I am about to head into New York City for the annual meeting of the American Historical Association. So far as I can recall, the first AHA annual meeting I attended was in Chicago in December, 1961. At the time I was completing my Ph.D. dissertation, and having my first (unsuccessful) job interview (with the University of Toronto). The 1961 meeting was “highlighted” by the anti-Semitic presidential address of the early American urban historian from Brown University, Carl Bridenbaugh, who suggested that only boys raised on American farms could understand the culture of early America. His comment was widely viewed as an attempt to discredit my mentor Bernard Bailyn, who had just been appointed to succeed Samuel Eliot Morison at Harvard. All of that seems long ago, and the AHA has since opened itself in a wonderful way to a highly diverse historical profession.
But the profession has changed markedly over the years I have been teaching, and so has the function of its disciplinary organization. For one thing, there are now a plethora of subdisciplinary historical associations, ranging from the large Organization of American Historians to the small American Society for Legal History (over both of which I have presided). For many historians it is the subdisciplinary association that is most meaningful, since their meetings are more intimate and their members more closely share research interests. There was a time when the AHA functioned as a club for a relatively small historical profession, but the profession is now huge and geographically dispersed — this week’s meeting has 5,000 attendees signed up, it is spread over several New York hotels, and it will be anything but chummy.
Another way in which the function of the AHA has changed is that its sheer size creates problems for the organization. It has a complicated governing structure, and yet a quite small professional staff, and a hugely complex series of mandates from the membership. Indeed its membership, although quite large, constitutes only a tiny fraction of the national historical profession. The AHA therefore struggles valiantly to keep in touch with public historians, history teachers in the schools, historians in community colleges — and with professional historians at the incredible range of four-year institutions of higher education in this country. The historical world of 1961 was smaller and simpler.

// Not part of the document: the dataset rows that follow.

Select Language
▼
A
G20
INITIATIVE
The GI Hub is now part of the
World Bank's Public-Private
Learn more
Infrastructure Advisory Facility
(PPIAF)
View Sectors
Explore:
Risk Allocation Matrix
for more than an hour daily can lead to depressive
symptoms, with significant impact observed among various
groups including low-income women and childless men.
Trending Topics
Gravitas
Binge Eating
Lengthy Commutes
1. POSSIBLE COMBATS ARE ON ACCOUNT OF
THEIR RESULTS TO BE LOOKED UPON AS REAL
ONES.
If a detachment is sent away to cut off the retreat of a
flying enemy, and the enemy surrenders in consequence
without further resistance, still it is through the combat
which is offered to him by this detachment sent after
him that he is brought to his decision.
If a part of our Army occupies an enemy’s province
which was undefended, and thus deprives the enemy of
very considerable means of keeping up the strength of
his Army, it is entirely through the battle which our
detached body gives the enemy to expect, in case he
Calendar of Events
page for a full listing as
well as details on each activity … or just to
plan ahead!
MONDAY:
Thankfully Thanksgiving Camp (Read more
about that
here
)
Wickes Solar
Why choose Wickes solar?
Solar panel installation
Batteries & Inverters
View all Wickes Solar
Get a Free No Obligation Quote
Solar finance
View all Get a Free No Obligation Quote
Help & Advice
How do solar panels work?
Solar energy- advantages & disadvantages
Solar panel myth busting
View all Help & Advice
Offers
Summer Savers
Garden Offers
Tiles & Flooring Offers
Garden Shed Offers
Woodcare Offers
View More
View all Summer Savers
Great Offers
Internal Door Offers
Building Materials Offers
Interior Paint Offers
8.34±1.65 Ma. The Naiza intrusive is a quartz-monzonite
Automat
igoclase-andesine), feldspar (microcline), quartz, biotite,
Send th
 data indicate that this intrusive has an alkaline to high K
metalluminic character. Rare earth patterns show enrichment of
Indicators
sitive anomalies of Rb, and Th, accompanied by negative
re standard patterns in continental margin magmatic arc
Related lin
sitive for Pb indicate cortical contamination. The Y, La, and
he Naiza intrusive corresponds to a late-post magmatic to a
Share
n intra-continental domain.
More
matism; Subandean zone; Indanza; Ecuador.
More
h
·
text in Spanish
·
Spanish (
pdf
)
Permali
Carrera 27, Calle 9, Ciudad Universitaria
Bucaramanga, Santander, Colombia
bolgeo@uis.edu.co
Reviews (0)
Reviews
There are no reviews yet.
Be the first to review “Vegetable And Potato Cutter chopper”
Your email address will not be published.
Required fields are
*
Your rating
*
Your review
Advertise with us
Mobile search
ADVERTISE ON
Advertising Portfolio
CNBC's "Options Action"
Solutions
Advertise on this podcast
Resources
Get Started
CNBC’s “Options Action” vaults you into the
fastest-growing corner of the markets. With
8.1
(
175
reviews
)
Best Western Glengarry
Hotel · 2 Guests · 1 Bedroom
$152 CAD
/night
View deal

But of course professional historians back then were not nearly so good a scholarly community as they are today. The rate and quantity of scholarly production is geometrically greater in 2009 than it was when I first joined the AHA. There are more scholars inquiring about more aspects of change over time in all parts of the world than my instructors could have imagined in 1955, when I began graduate school. Interestingly, one of the biggest challenges for the American Historical Review in those days was to try to keep track of scholarly articles, a task that was daunting in the analog age. But now a variety of online databases, especially JSTOR, make the task infinitely easier. On the other hand, historians (like all contemporary scholars) have become more and more specialized — which is why the subdisciplinary organizations have flourished. But less is not necessarily more.
The challenges for the umbrella disciplinary associations (the AHA, the MLA, the APSA and the like) are daunting these days. But the annual meetings are especially daunting. They are too large to constitute a meaningful community, they are too expensive (travel, registration, meals, hotels), they are increasingly marginal to cutting-edge intellectual discourse, they fail to engage senior faculty.
Gemeinschaft has given way to Gesellschaft. No one knows how to run a “good” annual meeting under these circumstances, and with the current recession threatening to limit (or end) departmental subsidies for travel to the meetings, one wonders how long they can be sustained. So far what has kept the meetings viable has been, in large part, their function as job markets, and the AHA continues to play a valuable role in this respect. But here, too, the recession will have a negative impact — there are sure to be fewer tenure-track jobs available over the next few years, and a community of contingent faculty will surely feel differently about the AHA than I do. Can the whale survive or will it be nibbled to death by minnows? Or through lack of attention?